For completeness, I must mention a third category: reinforcement learning. In this type of learning, the system learns as it performs the task, based on some kind of feedback. Say you want to make a ML system learn how to drive a car. If the system drives nicely for a few seconds, you give it some fish. If it crashes the car, you whip it. It may destroy quite a few cars, but it will eventually learn.

I have seen reinforcement learning being used in some cool things (like learning to play video games), but as far a I know, they are not used that much in practical applications.

Recommendation systems (AKA recommender systems) are also important ML applications, seen in virtually any online shop and service. “If you liked this, you may also like that.” I don’t know about the experts, but I cannot easily fit them in any of the categories above. In a sense, they are based on labeled data (the ratings you have given to products), but for me it looks they work so differently than our regular regression or classification algorithms.

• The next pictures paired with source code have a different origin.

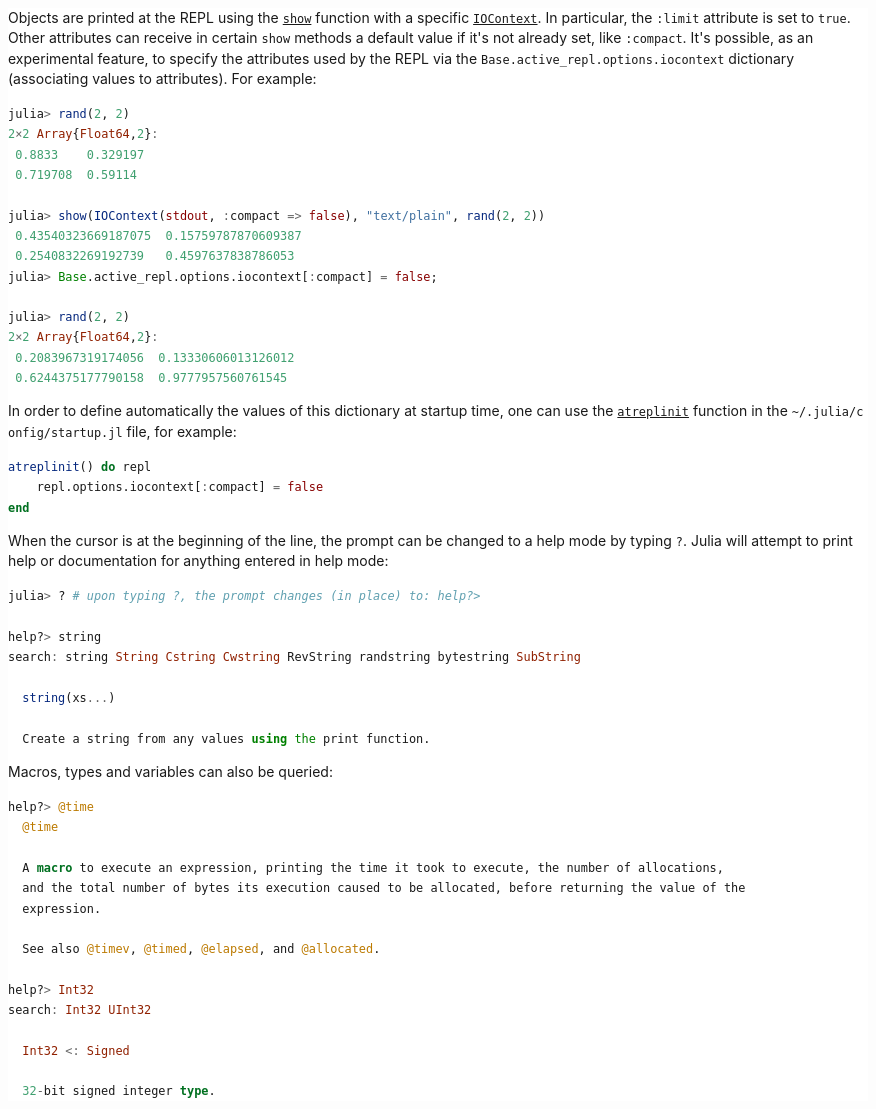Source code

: Objects are printed at the REPL using the [`show`](https://docs.julialang.org/../../base/io-network/#Base.show-Tuple%7BIO,%20Any%7D) function with a specific [`IOContext`](https://docs.julialang.org/../../base/io-network/#Base.IOContext). In particular, the `:limit` attribute is set to `true`. Other attributes can receive in certain `show` methods a default value if it's not already set, like `:compact`. It's possible, as an experimental feature, to specify the attributes used by the REPL via the `Base.active_repl.options.iocontext` dictionary (associating values to attributes). For example:


```julia
julia> rand(2, 2)
2×2 Array{Float64,2}:
 0.8833    0.329197
 0.719708  0.59114

julia> show(IOContext(stdout, :compact => false), "text/plain", rand(2, 2))
 0.43540323669187075  0.15759787870609387
 0.2540832269192739   0.4597637838786053
julia> Base.active_repl.options.iocontext[:compact] = false;

julia> rand(2, 2)
2×2 Array{Float64,2}:
 0.2083967319174056  0.13330606013126012
 0.6244375177790158  0.9777957560761545
```
In order to define automatically the values of this dictionary at startup time, one can use the [`atreplinit`](https://docs.julialang.org/#Base.atreplinit) function in the `~/.julia/config/startup.jl` file, for example:


```julia
atreplinit() do repl
    repl.options.iocontext[:compact] = false
end
```
When the cursor is at the beginning of the line, the prompt can be changed to a help mode by typing `?`. Julia will attempt to print help or documentation for anything entered in help mode:


```julia
julia> ? # upon typing ?, the prompt changes (in place) to: help?>

help?> string
search: string String Cstring Cwstring RevString randstring bytestring SubString

  string(xs...)

  Create a string from any values using the print function.
```
Macros, types and variables can also be queried:


```julia
help?> @time
  @time

  A macro to execute an expression, printing the time it took to execute, the number of allocations,
  and the total number of bytes its execution caused to be allocated, before returning the value of the
  expression.

  See also @timev, @timed, @elapsed, and @allocated.

help?> Int32
search: Int32 UInt32

  Int32 <: Signed

  32-bit signed integer type.
```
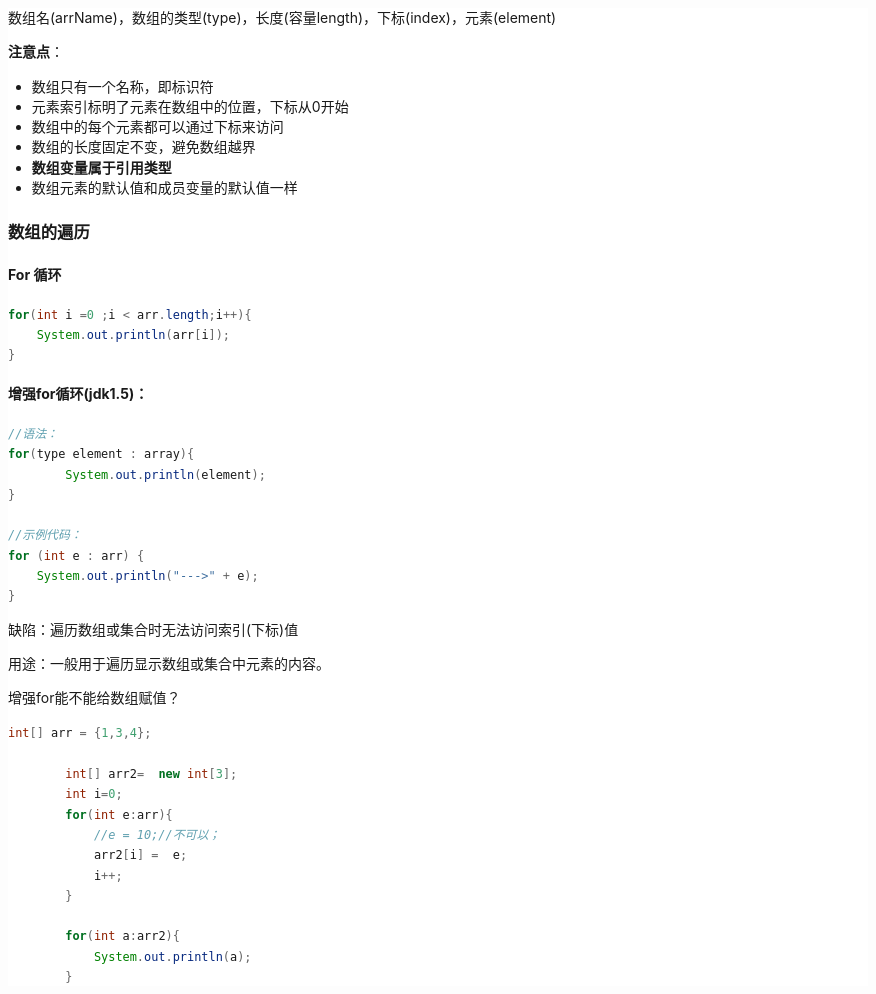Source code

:数组名(arrName)，数组的类型(type)，长度(容量length)，下标(index)，元素(element)

**注意点**：

- 数组只有一个名称，即标识符
- 元素索引标明了元素在数组中的位置，下标从0开始
- 数组中的每个元素都可以通过下标来访问
- 数组的长度固定不变，避免数组越界
- **数组变量属于引用类型**
- 数组元素的默认值和成员变量的默认值一样

### 数组的遍历

#### For 循环

```java
for(int i =0 ;i < arr.length;i++){
    System.out.println(arr[i]);
}
```

#### 增强for循环(jdk1.5)：

```java
//语法：
for(type element : array){
        System.out.println(element);
}

//示例代码：
for (int e : arr) {
    System.out.println("--->" + e);
}
```

缺陷：遍历数组或集合时无法访问索引(下标)值

用途：一般用于遍历显示数组或集合中元素的内容。

增强for能不能给数组赋值？

```java
int[] arr = {1,3,4};

        int[] arr2=  new int[3];
        int i=0;
        for(int e:arr){
            //e = 10;//不可以；
            arr2[i] =  e;
            i++;
        }

        for(int a:arr2){
            System.out.println(a);
        }
```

I mentioned earlier that other categorizations are possible. I’d like to mention one of the alternatives: ML can be either offline (AKA batch) or online. With offline learning, the system is trained before it is put into production. Once it is in production, it doesn’t learn anything else. Got more training data and want to use it to improve the system? OK, retrain it from scratch, retest, and redeploy.

With online learning, the system learns (or maybe keeps learning) as it is used by real users. This can be nice for whoever has a good, continuous flow of users (think of major web sites). Imagine a recommendation system based on online learning: it can adapt itself if the demographics of the web site users change.

What’s next?

This has become a long and boring post and I said just half of what I intended to say. Therefore, I’m splitting my original post in two long and boring posts. The next one will get a bit more on how Machine Learning actually works. I’ll still not talk about any specific algorithm, I just want to show what I see as the common theme among several of them.

Before it was cool.^TM ↩︎
In 2012 a team of researchers (which included Prof. Ng) published a paper with some groundbreaking ML work; the press reacted by flooding us with headlines like “Computers Learned to Identify Cats by Watching YouTube videos”. ↩︎
And you thought this was high-tech, uh? Samuel worked in what-we-now-call-machine-learning since 1949! ↩︎
The number of oranges is an integer value, so it is technically discrete. The point, I guess, is that this value kind of behaves as if it were continuous: there is a large number of possible values and they are all neatly ordered and increasing in the same pace. If the system predicts that a tree will produce 86.23 oranges we know this can’t be strictly true, but the value conveys some very understandable information, doesn’t it? In terms of modeling, it just makes much more sense to treat this value as continuous. ↩︎
This is just me wondering: if we assume that the examples in the training set are representatives of whatever is normal, aren’t we implicitly labeling the data? Is it really correct to call outlier detection unsupervised learning? Is there some deeper truth behind the supervised versus unsupervised learning categorization? ↩︎